Time seemed to slow and in that split second Alathis knew this was life and death. He fought the fear, pushed it down into his guts, drew his sword, spun and stopped her slash.
To his surprise a 'clang!' Echoed through the training room. He wielded his old sword. The sword coated in red blood.
Silette's blood.
'How-?'
He was interrupted by Silette withdrawing her blade then stabbing for his stomach. Alathis waited for the last millisecond before sliding aside. The tip of her sword pierced into the mirror.

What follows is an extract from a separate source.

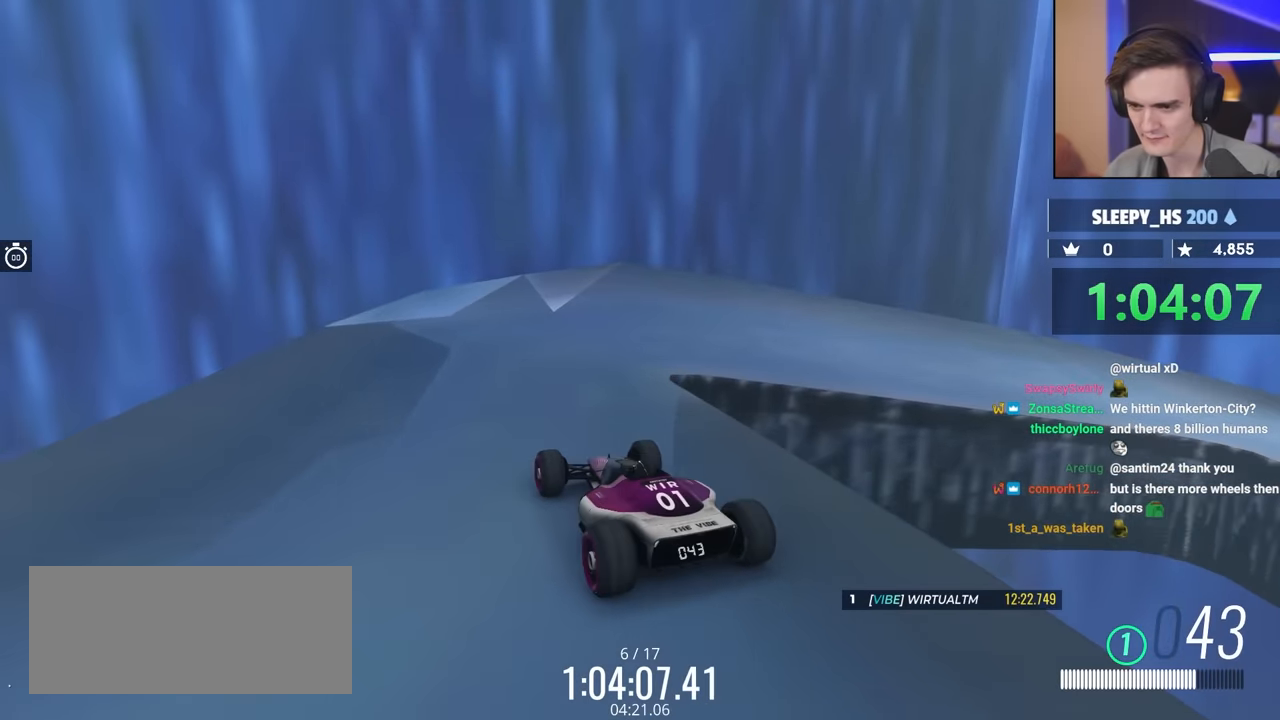
{"keys": [], "events": []}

Expecting the glass to shatter Alathis darted away, but as he turned, the glass began, yawning cracking.
Silette cut her blade out, yet the mirror still didn't shatter.
'What the hell?' Alathis gasped.
Silette spun to face him, a dead smile on her face. She slashed at his knee, forcing him to slip back, then plunged her sword at his chest. Alathis was barely able to parry it away.
She launched into a flurry of thrusts and slashes which forced Alathis onto the back foot. He'd improved since their fight five years ago, and even then he'd outclassed her. But not now, this Silette's skill rivalled his.
All the while the mirror continued to crack and break.
Once it reached the mirror's edges, the cracking continued, through the walls, the floor and ceiling.
'What the?' he gasped while weaving a cut. He parried her backswing then side-stepped a stab.
The creaking sound suddenly intensified and the cracking accelerated.
It shook the room, causing Alathis to stumble.
'This is a nightmare,' he said. 'It has to be a nightmare.'
Silette smiled. 'It is no nightmare.'
Then the room around them- shattered.
Chapter 7: The Battle Begins
He fell with a yell, along with bits of hardwood floor, white concrete wall and ceiling. For some reason, the dummies and weapons were in shards, too.
It all rained through a featureless white nothingness.
Alathis screamed but only dropped for a few seconds before his feet found a large chunk of floor and somehow his balance.
Silette flew at him, still with that smile. He threw himself aside a split second before she landed, embedding the sword to the hilt in the wood.
Alathis stood as Silette pulled it out and spun, slicing for his throat. He leaned back and its edge missed by a hair's width.
'You are holding back,' Silette said as she cut for his knee with the back-swing a stroke he parried away. 'Good, it will allow me to dispense judgement sooner. You were always a fool.'
Alathis swallowed, a war waged through him.
She leapt into a downward vertical slash he slid aside. Like lightning, she pivoted into a horizontal cut. He ducked.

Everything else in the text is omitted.